Chapter 51

Lotte

The room was filled with dust, and the explosion rang in Lotte’s ears, drowning out anything else.

The back wall of the Clandestine Court was gone, and people with wolf masks were flooding in, the sleek charmed weapons they had pillaged from LAO drawn as they climbed through the debris and the rubble.

Silent shots went off, the metallic spark of magic filling the air as the Grims fired into the crowd. Mere feet away, a shot hit a girl square in the chest. Lotte watched the effects of the charm spread from her sternum to the ends of her fingers, stopping her in her tracks, a scream caught in her throat.

An immobility charm. Like the ones she’d seen the cops use to break up the Grims’ protests. But instead of just immobilizing the girl, her fingers turned gray, the color spreading through her whole body as she turned to stone. A statue of a screaming girl.

Lotte’s ears cleared, and now she could hear the screaming. Shot after shot, struck around the room, cries of pain rising to meet them.

The Clandestine Court had devolved into chaos, bottles and tables and glasses smashing to the floor. Ballgown- and tuxedo-clad figures pushed for escape into the street while their enemy poured in around them.

Lotte ducked down, taking cover under the lip of the stage where Nora and Modesty crouched, hidden even as the Grims swarmed over them.

“We have to get out of here.” Modesty’s voice was spiked with panic.

“We have to get everyone out,” Nora replied. She was already wrenching the brooch off her chest. The shielding charm she wore. Lotte had learned to recognize the bitter crackle of pouring too much magic into a charm. It tasted like burning metal in the air as Nora forced the charm past the limits of its intended use. It was meant to protect one person, and Nora was stretching it to protect everyone. Everyone who was left, everyone who was still scrambling. All of a sudden, a wall of invisible force sprang up in the Grims’ path, blocking the wolves off from their 1st-circle prey.

“Go,” Nora said, her voice strained.

Modesty didn’t need to be told twice. She was on her feet, joining the rest of the 1st circle in a mad scramble for the door, through overturned tables and the statues of people caught by the charms.

Lotte didn’t move.

“Go,” Nora said again, and she could hear the strain in her voice. “Someone has to stay behind to hold the charm, but—”

“No,” Lotte said simply. There was still blood on her hand from where the gravedigger had sliced her palm open. She closed it over the charm in Nora’s palm, flooding it with the magic from her blood.

In a split second of contact, Lotte’s mind was engulfed with Nora’s thoughts, so fast and urgent that she could barely capture one, until the surprised realization rose to the top. Lotte really was staying. The rush of loyalty, of surprise and gratitude, almost overwhelmed Lotte. And Lotte felt the same rise in her chest in answer.

They stayed like that in the chaos of the room as the Grims hammered and raged against the shield. Lotte was aware of some of the Grims turning back, going the way they came, pursuing their quarry through some other path. But she couldn’t worry about that now.

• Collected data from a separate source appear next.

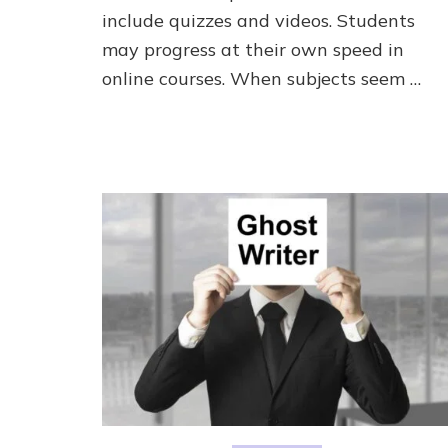
include quizzes and videos. Students
may progress at their own speed in
online courses. When subjects seem …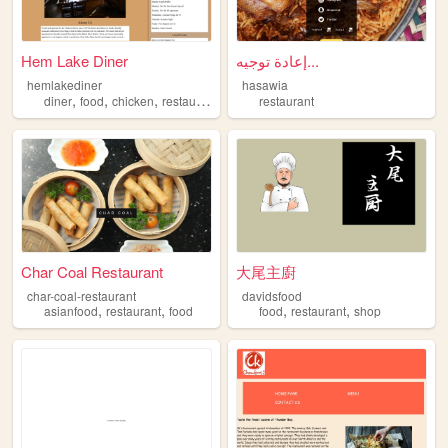
Hem Lake Diner
إعادة توجيه...
hemlakediner
hasawia
,
,
,
,
diner
food
chicken
restaurant
burger
restaurant
Char Coal Restaurant
大尾主廚
char-coal-restaurant
davidsfood
,
,
,
,
asianfood
restaurant
food
food
restaurant
shop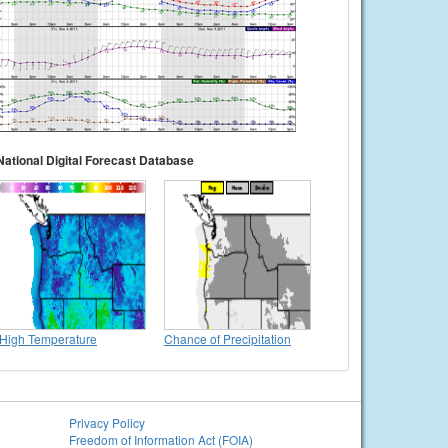
National Digital Forecast Database
High Temperature
Chance of Precipitation
Privacy Policy
Freedom of Information Act (FOIA)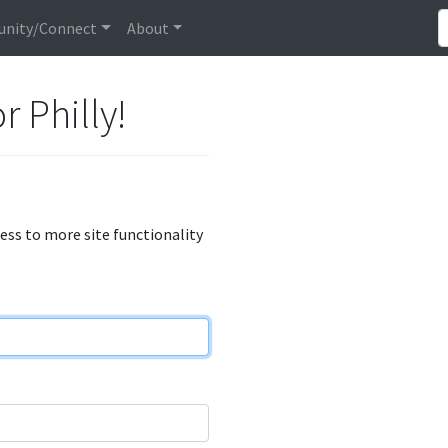
nity/Connect
About
r Philly!
cess to more site functionality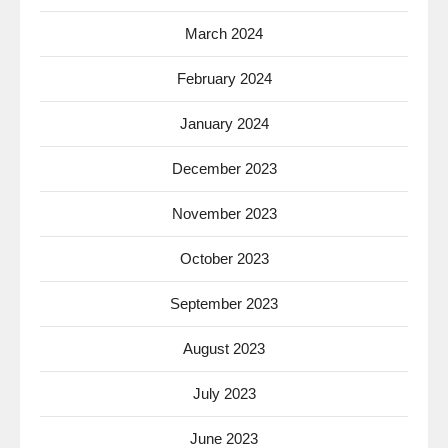
March 2024
February 2024
January 2024
December 2023
November 2023
October 2023
September 2023
August 2023
July 2023
June 2023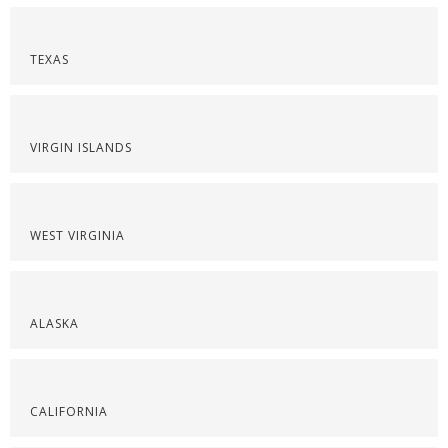
TEXAS
VIRGIN ISLANDS
WEST VIRGINIA
ALASKA
CALIFORNIA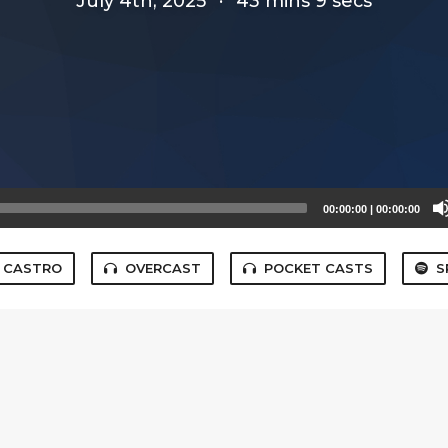
July 4th, 2025
·
43 mins 9 secs
00:00:00
|
00:00:00
CASTRO
OVERCAST
POCKET CASTS
S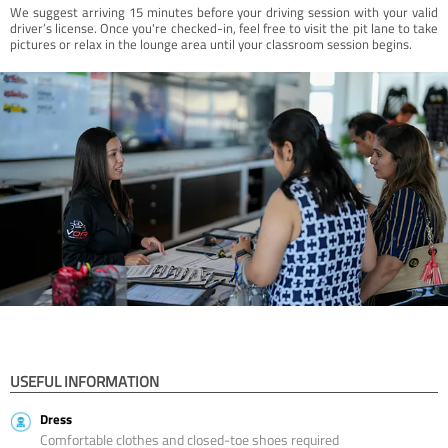
We suggest arriving 15 minutes before your driving session with your valid
driver’s license. Once you're checked-in, feel free to visit the pit lane to take
pictures or relax in the lounge area until your classroom session begins.
USEFUL INFORMATION
Dress
Comfortable clothes and closed-toe shoes required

She could feel the charm in between their palms growing hot. Overheating as they pushed the magical circuitry far past its limits. They were not going to be able to hold this forever. Maybe not even long enough for help to come.

Looking down, Lotte saw a crack forming across the pattern etched in the gold between her bloody fingers.

“You should run now,” Nora said quietly. The Clandestine Court was almost empty, and from the corner of her eye, Lotte was aware of the Grims coalescing on the other side of the shield. “I can hold it long enough for that.”

Lotte looked up, her eyes meeting Nora’s. But it wasn’t sacrifice she saw there; it was intelligence. “You have a plan,” Lotte said.

“I have an idea.” The Grims were waiting for them to falter. “It’s a few pieces short of a plan at the moment.”

“Then let me hold them off,” Lotte said. Nora hesitated. Lotte took a breath, ready to tell Nora that she could manage it. She might not be as well trained with charms as Nora was, but this she could do. Then she heard the rogue thought. It wasn’t that Nora didn’t trust her. She was unused to having an ally. She was supposed to do it alone.

“You don’t have to do this alone,” Lotte said. “I’m with you.”

Finally, with a nod, Nora released the charm.